This study is a prospective, monocentric study, with biological analyses. The investigational product will be administered according to French health agency. The duration of the study for each patient will be 3 months with 3 visits and from 3 to a maximum of 18 months for the clinical follow-up.
Hypothesis: Apixaban significantly decreases D-dimers and other markers of coagulation activation in patients with NVAF ( paroxysmic and chronic atrial fibrillation).
Primary endpoint:
Measurement of D-dimers at baseline (before apixaban treatment) and under chronic apixaban treatment at 3 months in the overall population.
Secondary endpoints:
Difference of the D-dimers levels between enrollment (V1) and the final visit (V3) at three months in both subgroups separately. In the subgroup B,comparison of D-dimers in patients previously treated by VKA (V1) and under apixaban (V3).
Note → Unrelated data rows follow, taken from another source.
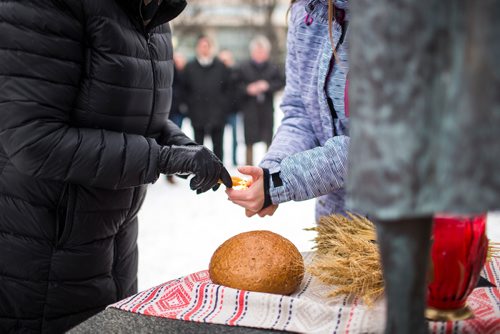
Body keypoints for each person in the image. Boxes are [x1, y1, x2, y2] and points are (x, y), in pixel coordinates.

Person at [0, 1, 232, 333]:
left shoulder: (154, 15)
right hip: (43, 251)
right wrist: (163, 159)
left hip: (116, 239)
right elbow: (32, 140)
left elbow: (135, 115)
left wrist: (184, 148)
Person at [227, 0, 350, 222]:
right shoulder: (304, 13)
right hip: (338, 222)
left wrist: (281, 181)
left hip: (409, 221)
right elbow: (301, 113)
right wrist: (270, 170)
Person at [236, 35, 284, 165]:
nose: (259, 53)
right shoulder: (243, 66)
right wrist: (247, 89)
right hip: (249, 108)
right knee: (249, 139)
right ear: (252, 52)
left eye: (262, 51)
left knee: (268, 138)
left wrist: (268, 86)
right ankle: (248, 167)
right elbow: (235, 85)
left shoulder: (273, 67)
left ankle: (268, 166)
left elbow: (281, 82)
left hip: (266, 108)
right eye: (257, 51)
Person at [183, 35, 231, 161]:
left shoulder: (220, 67)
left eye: (207, 46)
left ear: (211, 48)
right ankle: (200, 175)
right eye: (201, 46)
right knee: (198, 149)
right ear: (197, 48)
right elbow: (184, 89)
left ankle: (218, 175)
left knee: (218, 148)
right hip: (197, 114)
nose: (204, 49)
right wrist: (190, 107)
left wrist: (223, 106)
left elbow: (228, 89)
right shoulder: (190, 67)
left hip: (217, 114)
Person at [218, 48, 241, 166]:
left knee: (235, 137)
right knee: (220, 137)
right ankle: (220, 159)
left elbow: (237, 90)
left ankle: (234, 159)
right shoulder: (218, 72)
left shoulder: (235, 71)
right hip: (221, 111)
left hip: (233, 110)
Similarly than for D-dimers levels, each following parameters will be analyzed for the overall population and for both subgroups separately :
* Difference of prothrombin fragments F1+F2 levels between V1 and V3.
* Difference of thrombin and antithrombin complexes levels between V1 and V3
* Difference of vWF levels between V1 and V3.
Correlation will be evaluated between:
* AntiXa apixaban activity (at trough) and D-dimers difference
* D-dimers difference and clinical follow-up (ischemic events and-bleeding events) V2 and V3 levels of each parameter will be compared to assess the delay of appearance of the apixaban effect if any. Inflammation parameters ( C reactive protein and fibrinogen) will be used as explicative for the other parameters.
Effect on APTT( activated partial thromboplastin time) and PT(prothrombin time) will be compared to specific apixaban anti Xa activity
Subgroup analysis:
* Subgroups A and B (newly diagnosed and VKA naïve NVAF and chronic NVAF)
* age \>80 years,
* creatinine clearance \< 50 ml/min,
* gender Multivariate analysis for the primary endpoint
Statistical analysis Continuous variables will be analyzed for a normal distribution with the D'Agostino-Pearson test. They will be presented as mean and standard deviation (SD) and compared with Student's unpaired t-test if normally distributed, or presented as median and interquartile range and compared with Mann-Whitney rank-sum test, if not. Categorical variables will be presented as counts and percentages and will be compared by means of the χ2-test or Fisher's exact test.
Correlations between quantitative variables will be assessed with Pearson correlation coefficients. Predictive factors will be determined using a stepwise multivariable logistic regression analysis. In this study, we will expect an initial D-dimers level around 1500ng/ml with a standard deviation of ±700ng/ml in patients with newly diagnosed NVAF. At 3 month, we expect a level of D-dimers of 1000±600ng/ml (reduction of 500ng/ml compared to the enrolment visit). A sample size of 60 patients has been estimated in this pilot study. The study will include 60 patients with NVAF with 50% of patients with newly diagnosed NVAF (Subgroup A, n=30) and the other 50% with NVAF previously treated by VKA (Subgroup B, n=30).
All information required by the protocol must be provided in the case report form. The data will be transferred in the case report forms as and when they are obtained, whether clinical or biological. The investigators will make the data available strictly necessary for qua lity control and audit relating to the biomedical research in accordance with the legislative and regulatory provisions in force (Articles L.1121-3 and R.5121-13 of the French Public Health Code).
Those responsible for biomedical research quality control (Article L.1121-3 of the French Public Health Code) will take all necessary precautions to ensure the confidentiality of information about the experimental medications, the research, the research subjects and in particular the identity of the subjects and the results obtained. These individuals, as well as the investigators themselves, are subject to professional secrecy (in accordance with the conditions set out in Articles 226-13 and 226-14 of the Penal Code).
All Serious Adverse Events (SAEs) that occur following the subject's written consent to participate in the study through 30 days of discontinuation of dosing must be reported to Bristol-Myers Squibb Worldwide Safety and to the sponsor.